What was it like working with the real-life Virginia and portraying that character on-screen as accurately as possible?
When I first met her, I was intimidated because we actually met at Congress, and there were congressmen coming up to her. She took us and showed us around all the real places where she marched with her parents. We then visited her real house, where she lived in neighborhoods and all of that. From there, it really just became trying to get to know her as a person and to try and make sure that Virginia felt like her and the movie would honor her journey.
“…I was intimidated because we actually met at Congress…”
Now you have Uzo Aduba as Virginia and Niles Fitch from This is Us, he plays her son. How did you pull out the great performances from the two of them?
They are just so incredibly talented right out of the gate. Uzo just has that same charisma that Virginia has—that warmth and generous spirit. It really came down to us just talking about where she is in the journey, where she is in her own arc, and just takes it and runs with it. For Niles, they say 90 percent of directing is casting. That is definitely true. It is not an underestimation in this case. Niles just brought a different quality than what was on the page. There was just something extra about him, something special. He just has a certain old-soul quality, a little bit of a sadness, and a little bit of big empathetic quality. It was just always talking about character and talking about where they were in their life and then letting them go with it.
Now how did you find them in the casting process? How did you land on the two of them and maybe some of the other principal actors?
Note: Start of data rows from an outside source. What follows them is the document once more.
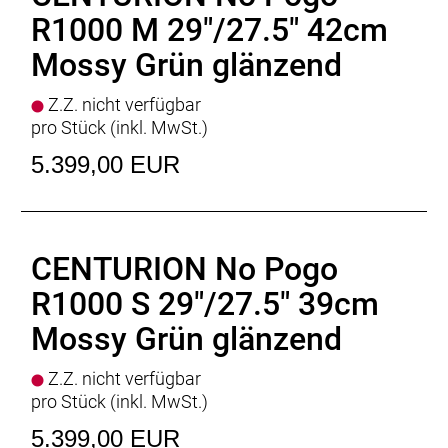
Vorbau
: PROCRAFT Trail Pro 35
R1000 M 29"/27.5" 42cm
Steuersatz
: ACROS AZX block-lock
Mossy Grün glänzend
Griffe
: PROCRAFT STANDARD ESSENTIAL
Sattel
: PROCRAFT E-Pro II
Z.Z. nicht verfügbar
Sattelstütze
: PROCRAFT Drop Pro
pro Stück (inkl. MwSt.)
seSattelklemmet_clamp
: PROCRAFT SC-119A
Kurbelsatz
: CENTURION R Pro II Gen4
5.399,00 EUR
Kette
: SHIMANO CN-LG500
Kettenrad
: * Linkglide
Pedale
: VP VPE-527
Licht vorne
: TRELOCK Lighthammer 80
CENTURION No Pogo
Rücklicht
: CENTURION Halo Mini
Motor
: BOSCH Performance Line CX
R1000 S 29"/27.5" 39cm
Batterie
: BOSCH PowerTube 800Wh
Mossy Grün glänzend
Batteriekapazität
: 800Wh
Display
: BOSCH Purion 400, BOSCH Mini Remote
Z.Z. nicht verfügbar
Ladegerät
: BOSCH Standard Charger * 4 Ampere
pro Stück (inkl. MwSt.)
Empfehlung Mindest Körpergrösse
: 183cm
Empfehlung Maximal Körpergrösse
: 204cm
5.399,00 EUR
Uzo was our first hire. She was someone we sought, when we didn’t even have a casting director or anything yet. We just thought she had something special. She was new and exciting, even though she’s won two Emmys for her role in Orange Is the New Black, that’s really where everyone knew her from, from that specific character that would bring something fresh and new to the project. We sent her the script. She liked it, then she and I had a phone conversation. We both thought we were really on the same page with what we wanted the movie to be, and then she jumped on board. By that point, we were doing the traditional casting process. Niles was someone we were excited to see. We first saw everyone via tape and then brought them in. There was just something about him. To make the final decision on it, we did a little improv in the rehearsal space. We also saw him work with Nadji Jeter, who plays Bonz. Nadji read with a few other people because we knew early on that we wanted him. It’s their interaction. They play off each other. They are so different that they bring a nice energy together. It was seeing how the people will adapt in the little world we’re going to create.